→ Exercise: An exact transcript is required of the lines below, from the one containing "Запланировано (ФБ), Информационное" through the very last; leave every picture out of it.
**** Provided records
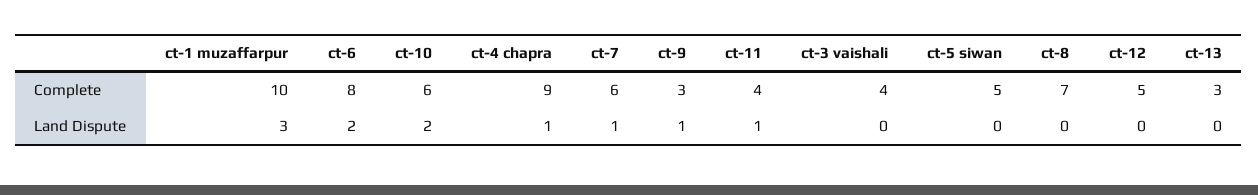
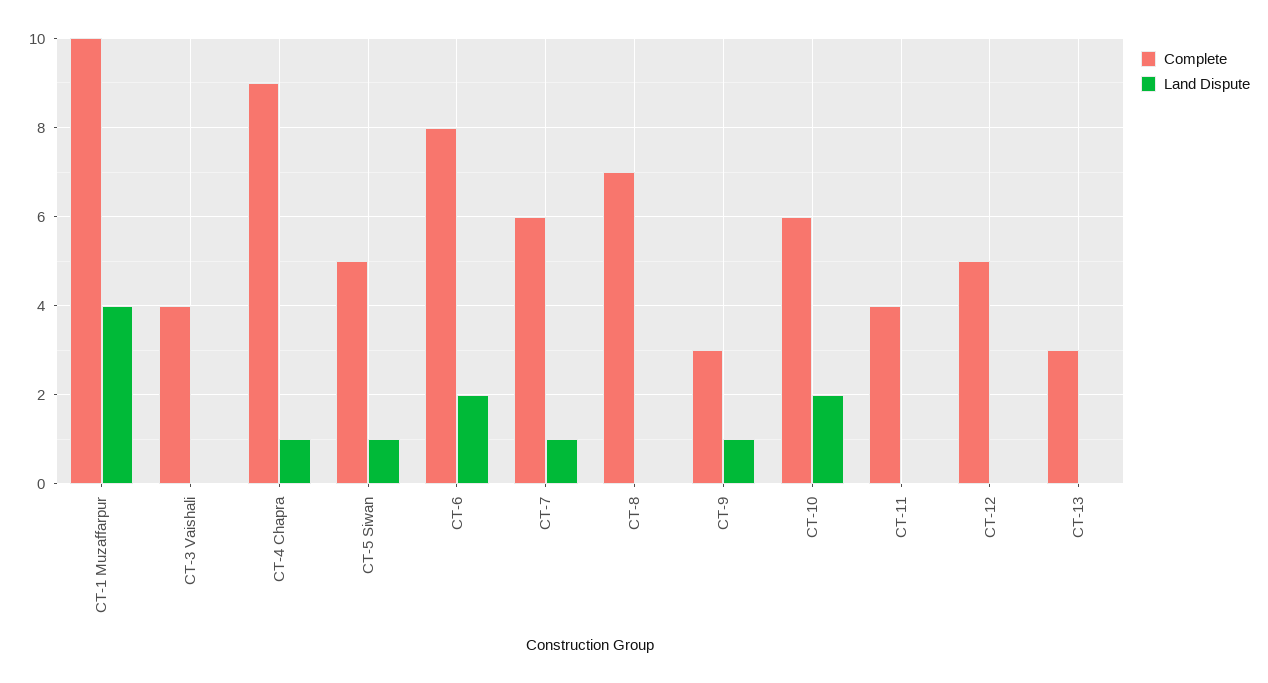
Land Dispute, ct-1 muzaffarpur: 3 -> 4
Land Dispute, ct-11: 1 -> 0
Land Dispute, ct-5 siwan: 0 -> 1

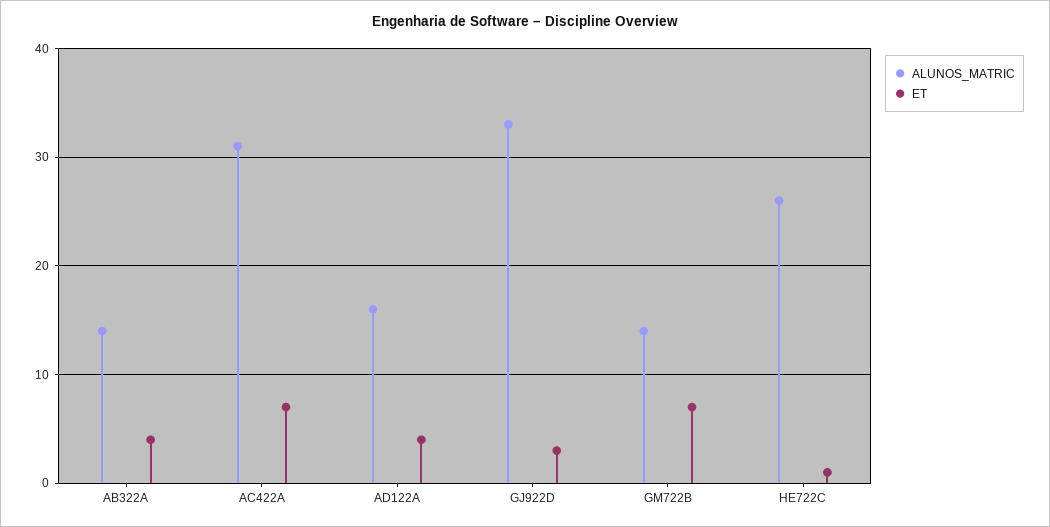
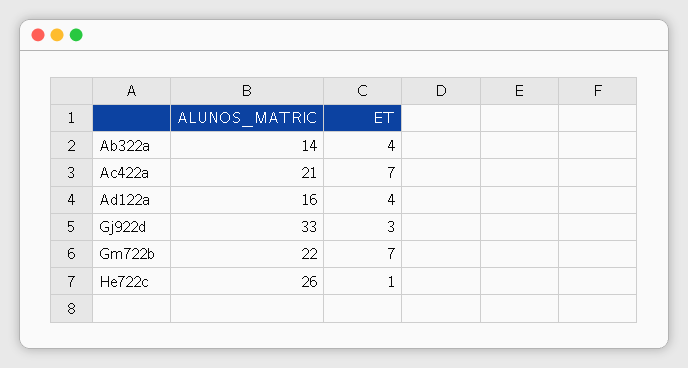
ALUNOS_MATRIC, AC422A: 31 -> 21
ALUNOS_MATRIC, GM722B: 14 -> 22

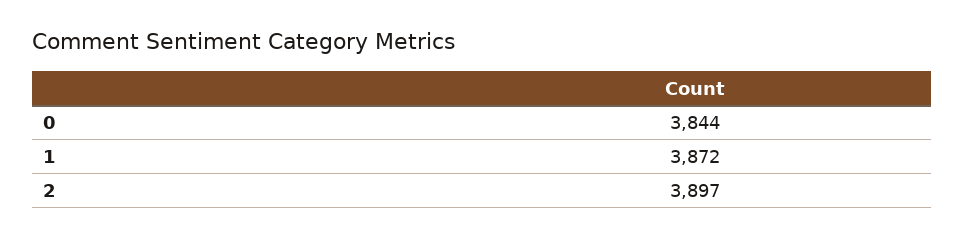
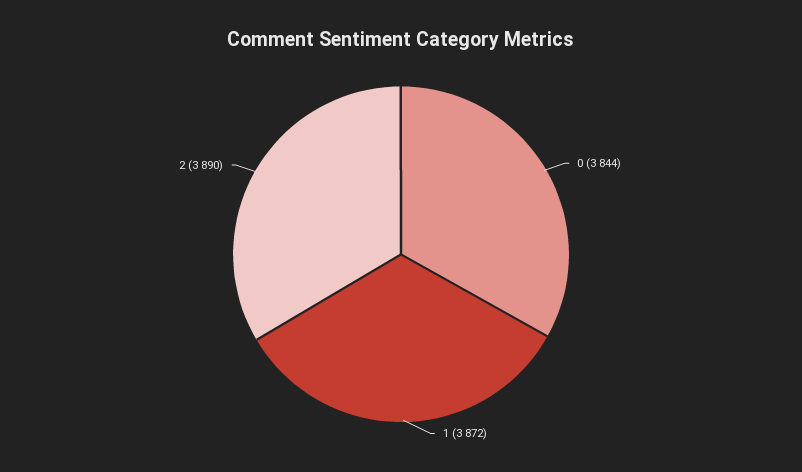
2: 3897 -> 3890

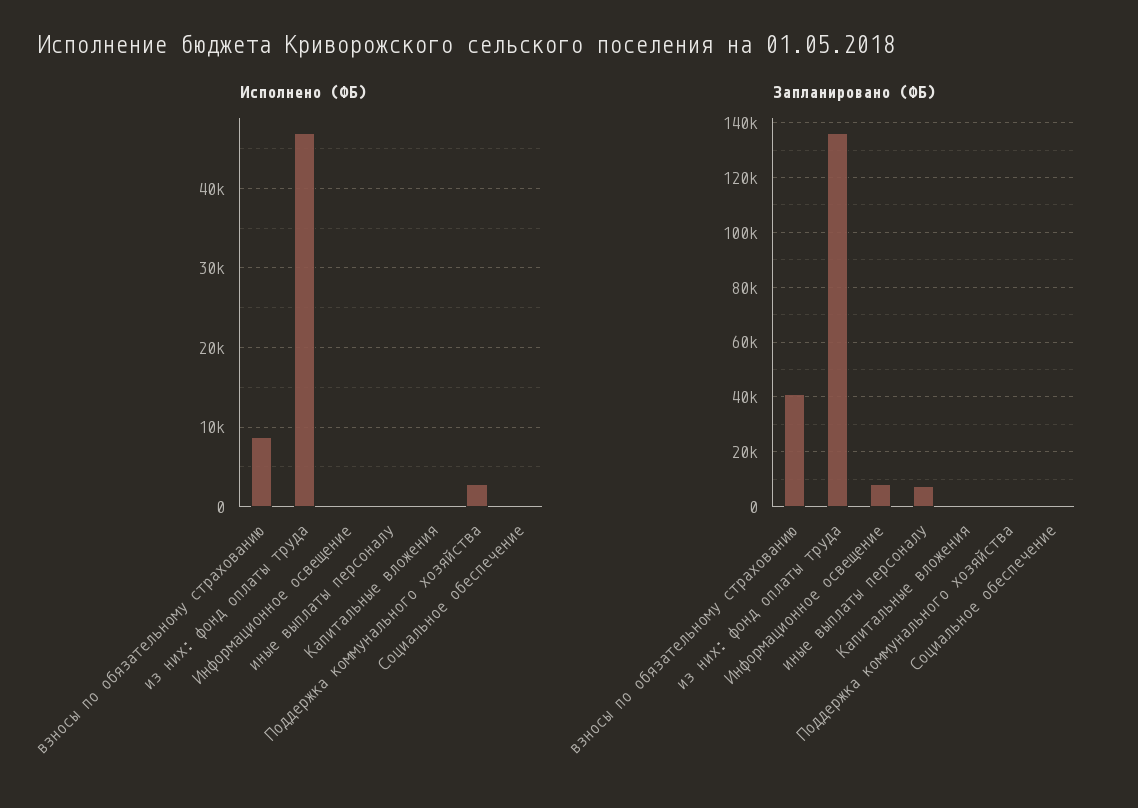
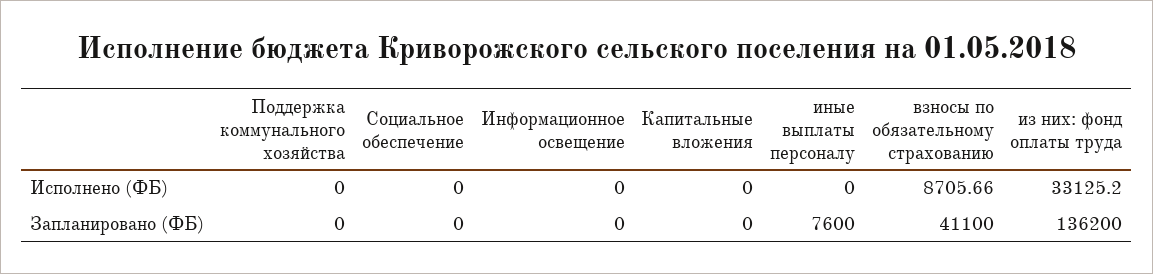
Исполнено (ФБ), из них: фонд оплаты труда: 47000 -> 33125.2
Исполнено (ФБ), Поддержка коммунального хозяйства: 3000 -> 0
Запланировано (ФБ), Информационное освещение: 7500 -> 0

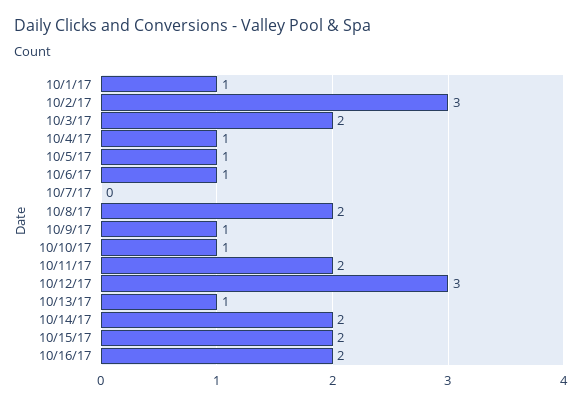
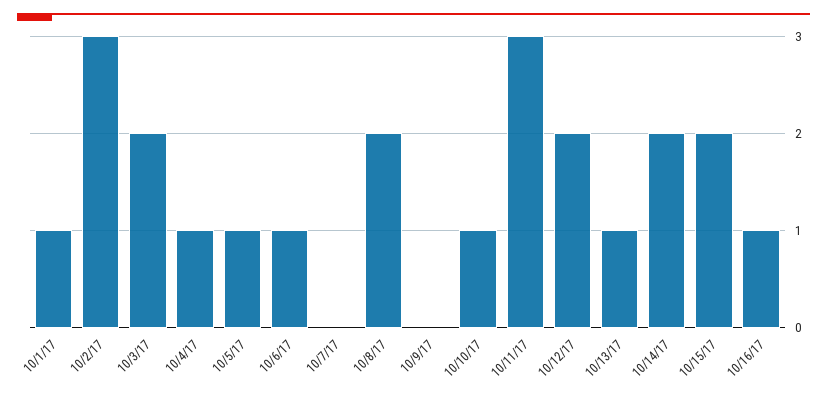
10/9/17: 1 -> 0
10/11/17: 2 -> 3
10/12/17: 3 -> 2
10/16/17: 2 -> 1

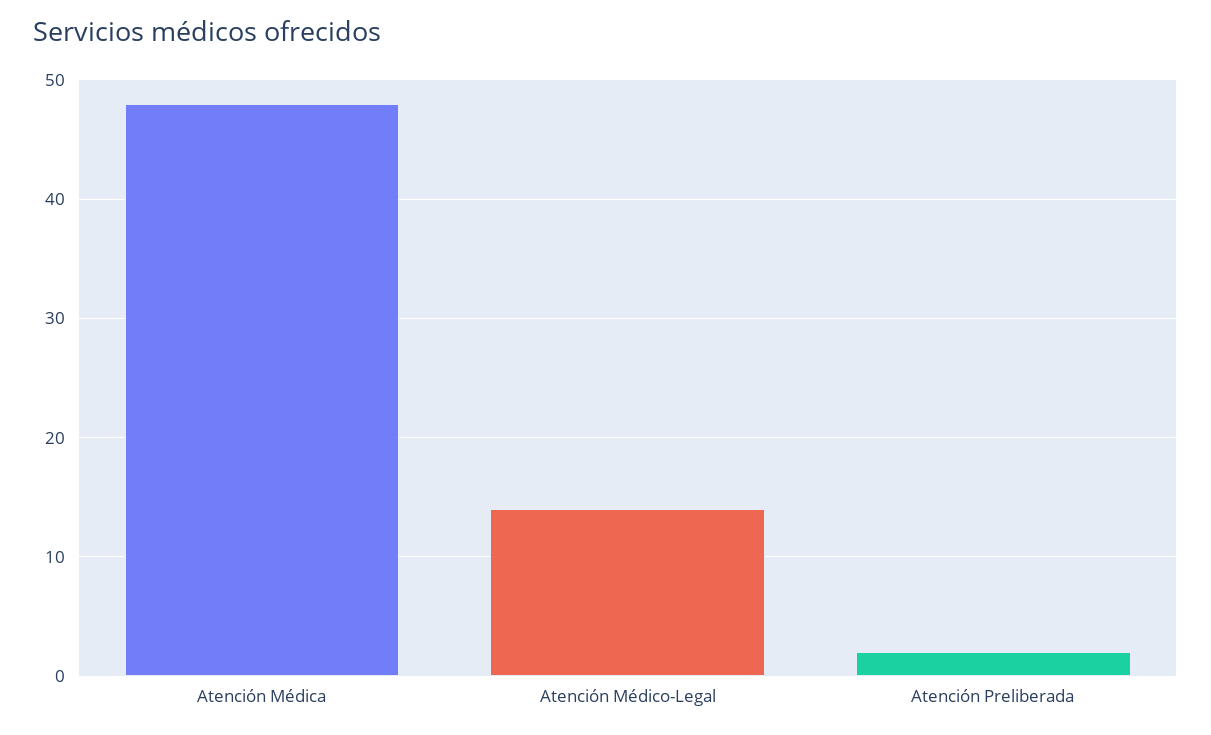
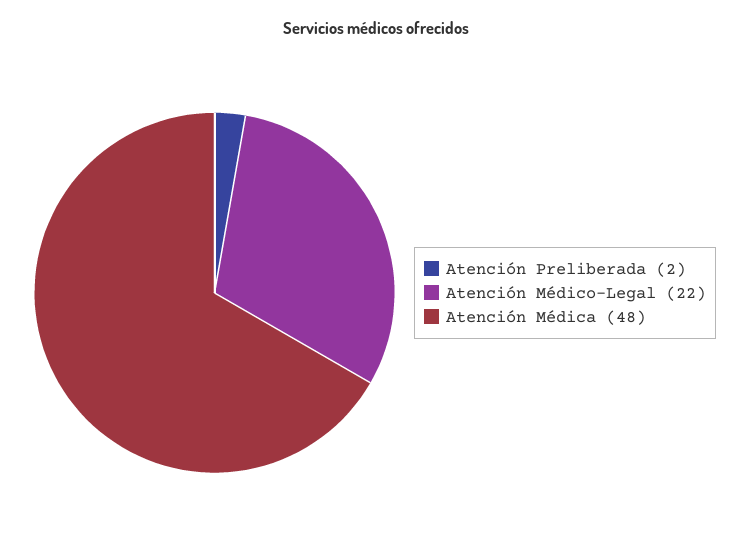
Atención Médico-Legal: 14 -> 22

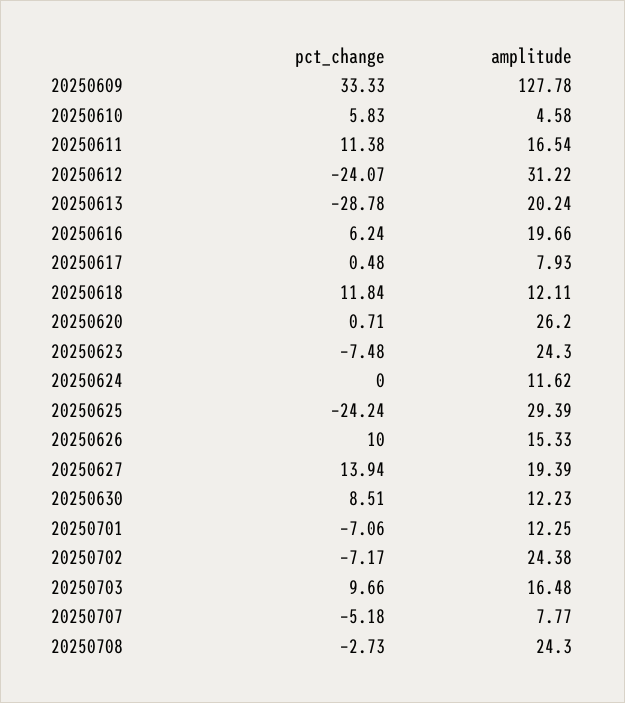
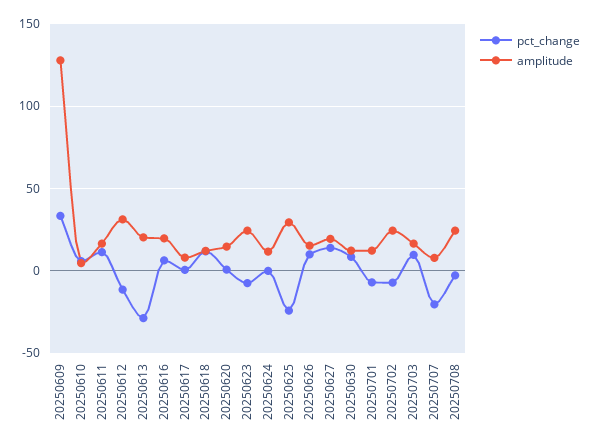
pct_change, 20250612: -24.07 -> -10
amplitude, 20250620: 26.2 -> 15
pct_change, 20250707: -5.18 -> -20

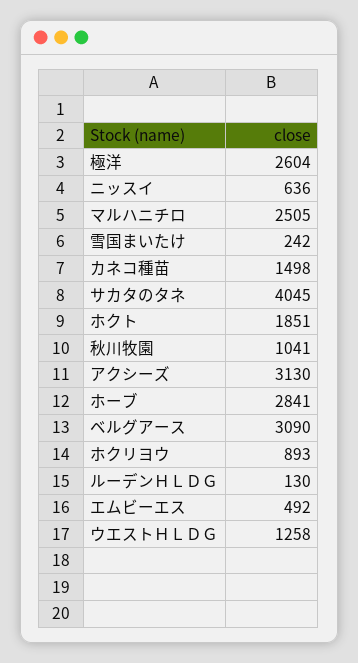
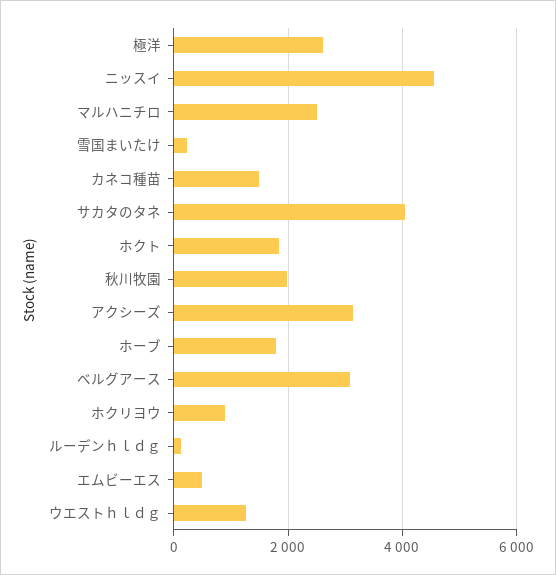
ニッスイ: 636 -> 4600
秋川牧園: 1041 -> 2000
ホーブ: 2841 -> 1800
********
→ Exercise result:
Запланировано (ФБ), Информационное освещение: 7500 -> 0

10/9/17: 1 -> 0
10/11/17: 2 -> 3
10/12/17: 3 -> 2
10/16/17: 2 -> 1

Atención Médico-Legal: 14 -> 22

pct_change, 20250612: -24.07 -> -10
amplitude, 20250620: 26.2 -> 15
pct_change, 20250707: -5.18 -> -20

ニッスイ: 636 -> 4600
秋川牧園: 1041 -> 2000
ホーブ: 2841 -> 1800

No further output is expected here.